Tower of David Museum
Near the Jaffa Gate entrance to Jerusalem’s Old City, lies the Tower of David, where inside the citadel a museum sits. The museum hosts changing exhibits, cultural events and the well-loved nighttime showing of The Night Spectacular Sound and Light Show, which tells the story of Jerusalem’s history through the use of a laser projection system on the tower’s walls.
The Israel Museum
To learn about Israel’s art and archaeology, visit the Israel Museum. You’ll see the Shrine of the Book, which is where the Dead Sea Scrolls are located. Wander through the Archaeology and Fine Arts wings and explore the European, Modern, and Israeli art collections. Outside, walk around the large replica of the Second Temple Period.
An ancient port city on Israel’s Mediterranean coast, built by Herod the Great, Caesarea is an archeological park which includes a large Roman amphitheater and remnants of a hippodrome where prisoners once fought wild animals, and horse-pulled chariots raced around a track. You’ll see ancient mosaics, created in intricate patterns, as well as a Roman aqueduct and palace remains.
The vast Negev desert, which encompasses more than half of Israel’s land area, is home to the Makhtesh Ramon, a large erosion crater. Bedouins make their home throughout the desert, and some tours will allow you to meet a family in person. Jeep, camel, and hiking tours are popular in this area as is rappelling off of the edge into the Ramon crater.
Ten times saltier than the ocean and the lowest point on land, the Dead Sea is a well-visited destination in Israel and Jordan. People come for a spa vacation, to treat skin conditions like eczema and psoriasis, and to float on top of the water in an otherworldly landscape. Cover yourself in mineral-rich mud and soak in the water—just be sure that you don’t get the water in your eyes or in a cut, because it will sting.

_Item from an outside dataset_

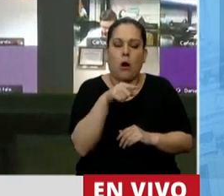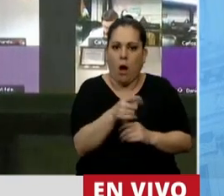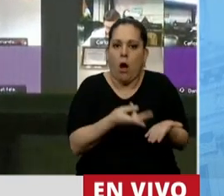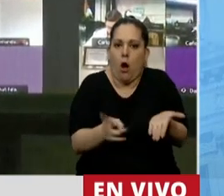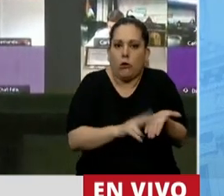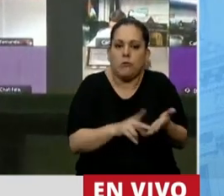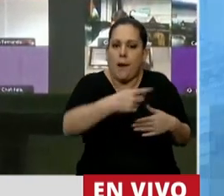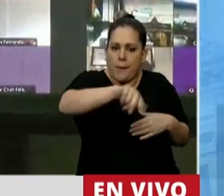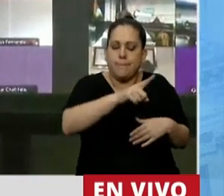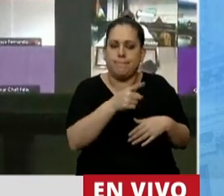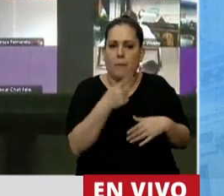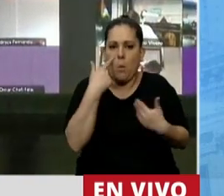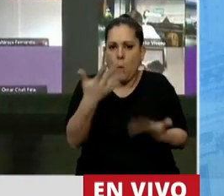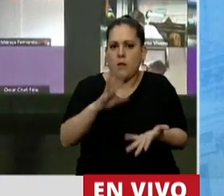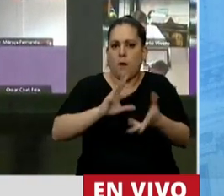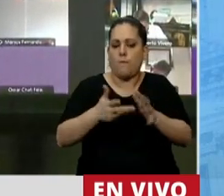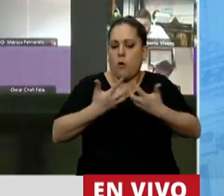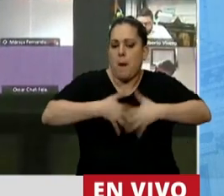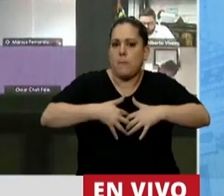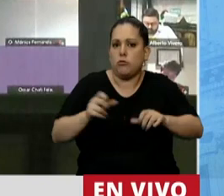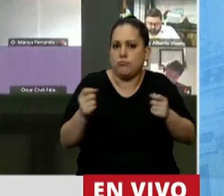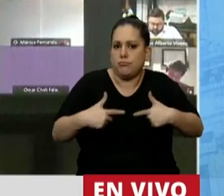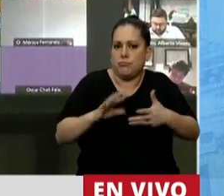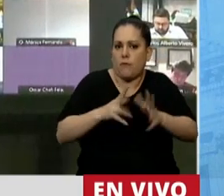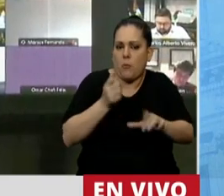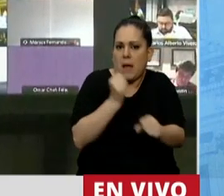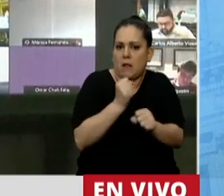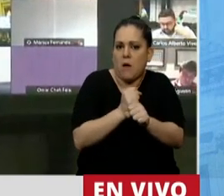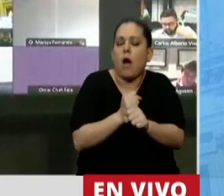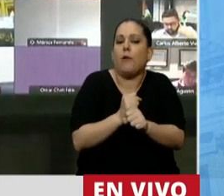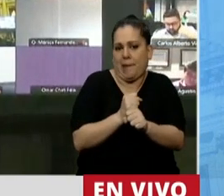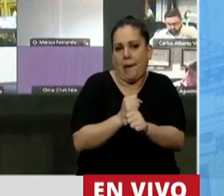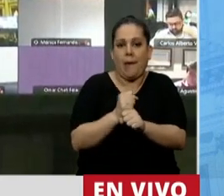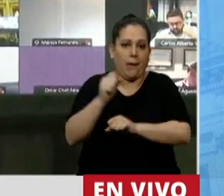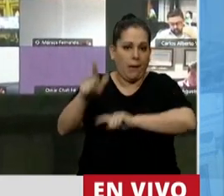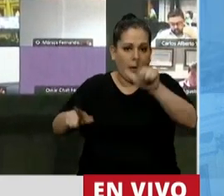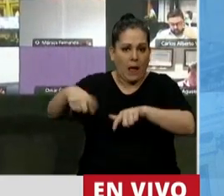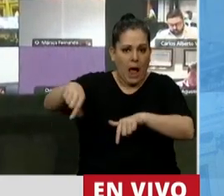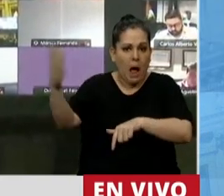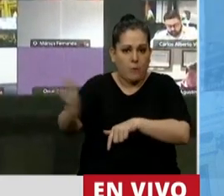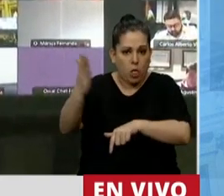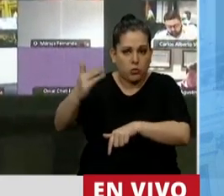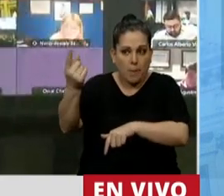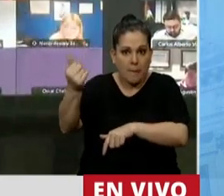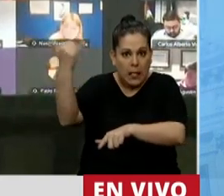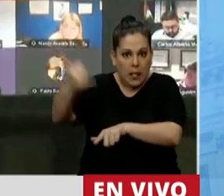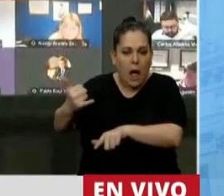mostraron su plan sistemático de seguir manoteando el dinero de los que producen.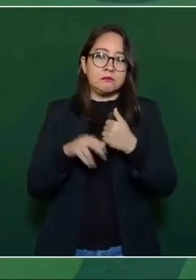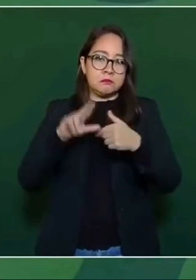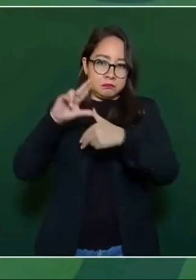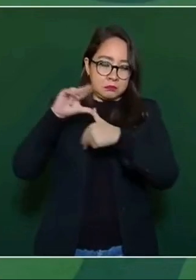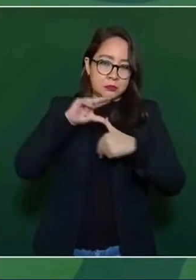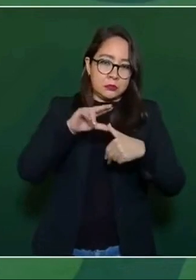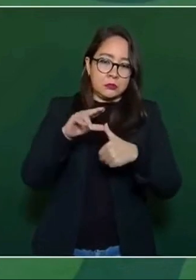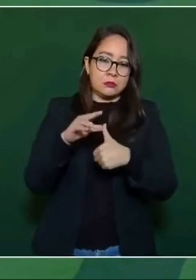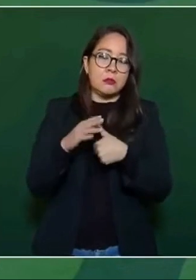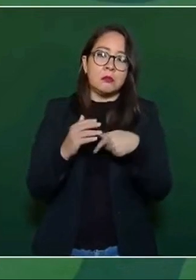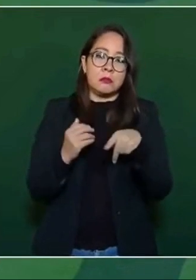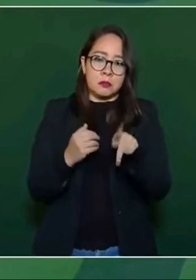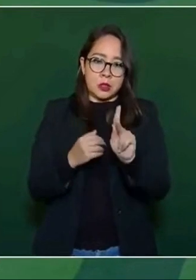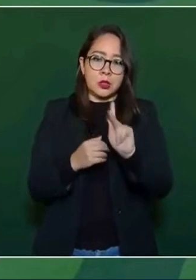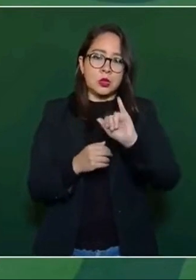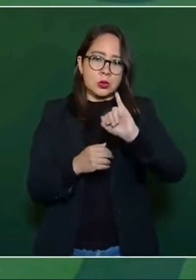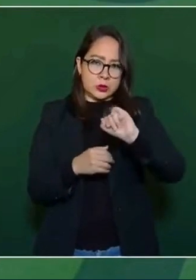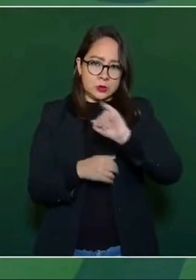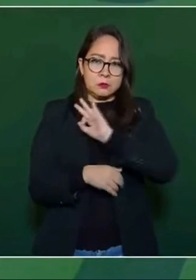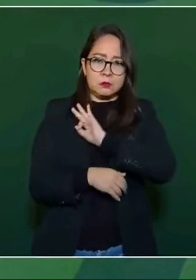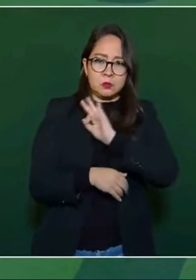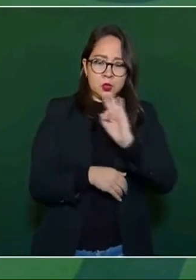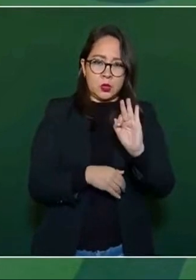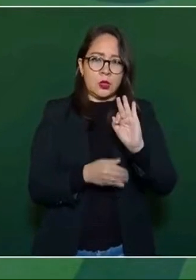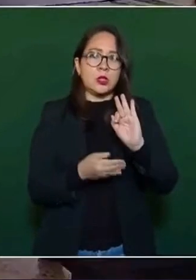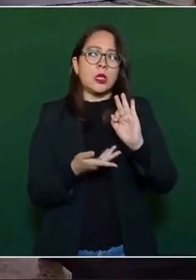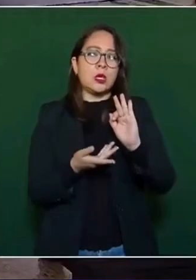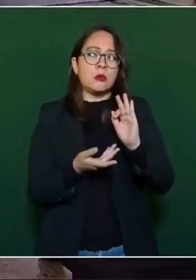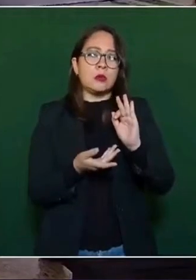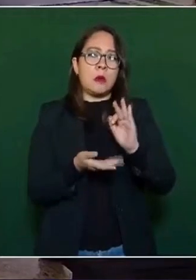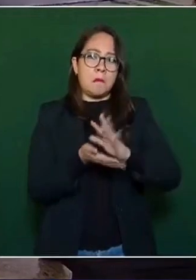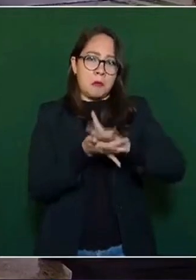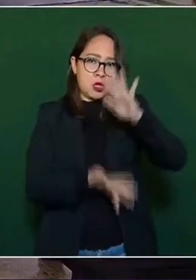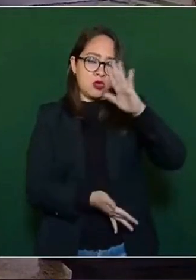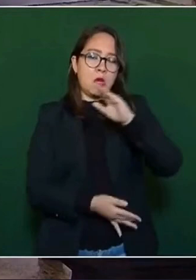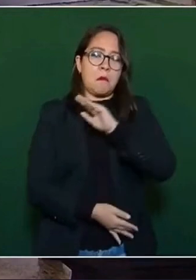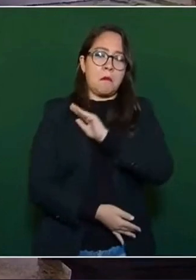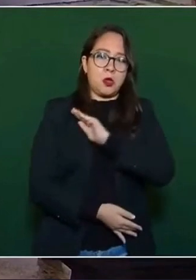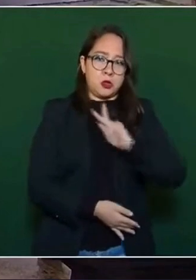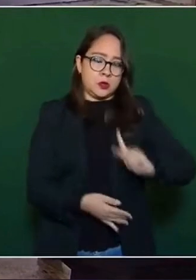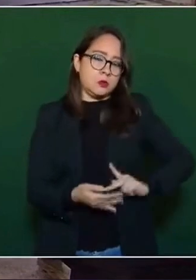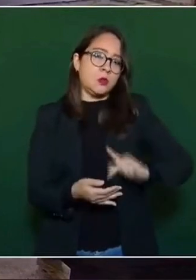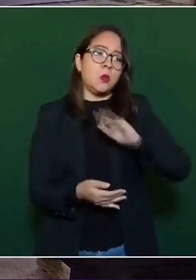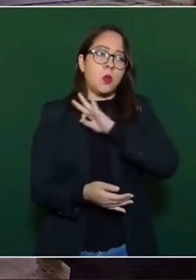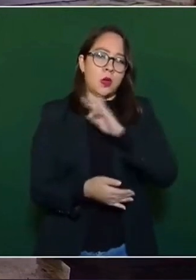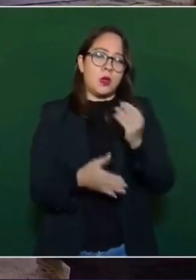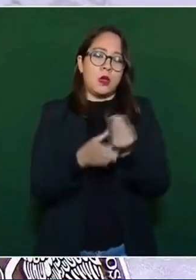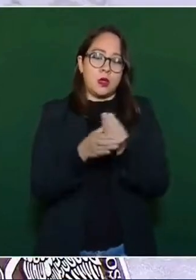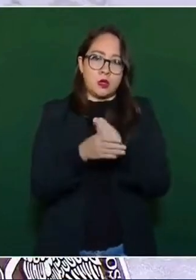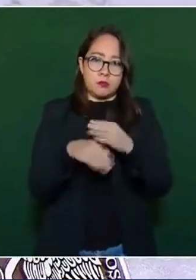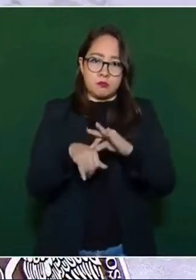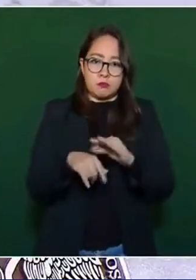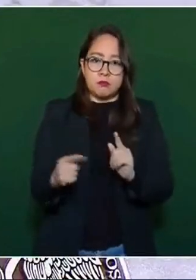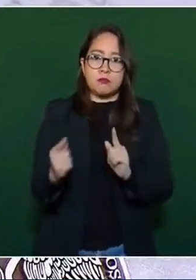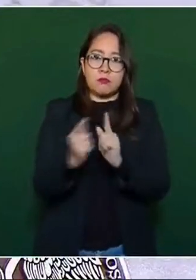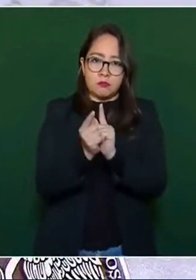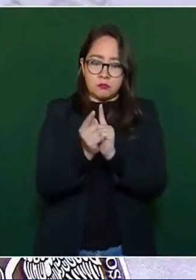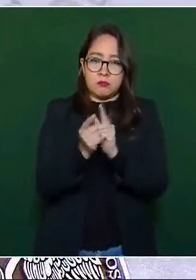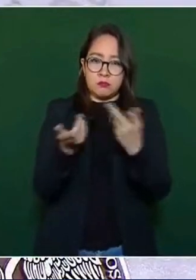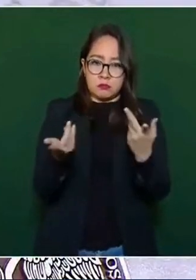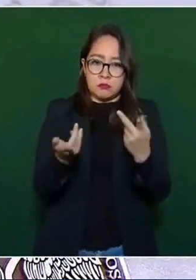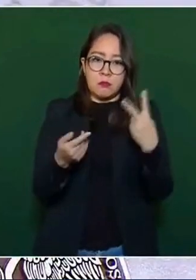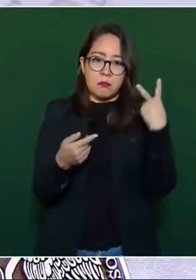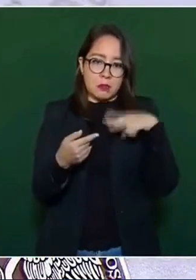reiniciar las clases en la mayoría de los municipios de Veracruz. Todo esto lo digo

Masada National Park, located about an hour south of Jerusalem on the edge of the Dead Sea, is one of the most visited destinations in Israel. King Herod the Great built this ancient fortress on a plateau, which was later occupied by Jewish rebels who were fighting against the Roman Empire. After seven years, the Jewish people committed mass suicide rather than fall into the hands of the Romans, which today is seen as a strong example of resolve. Hike up the path to the top or opt for the cable car and give yourself a couple of hours to roam the grounds.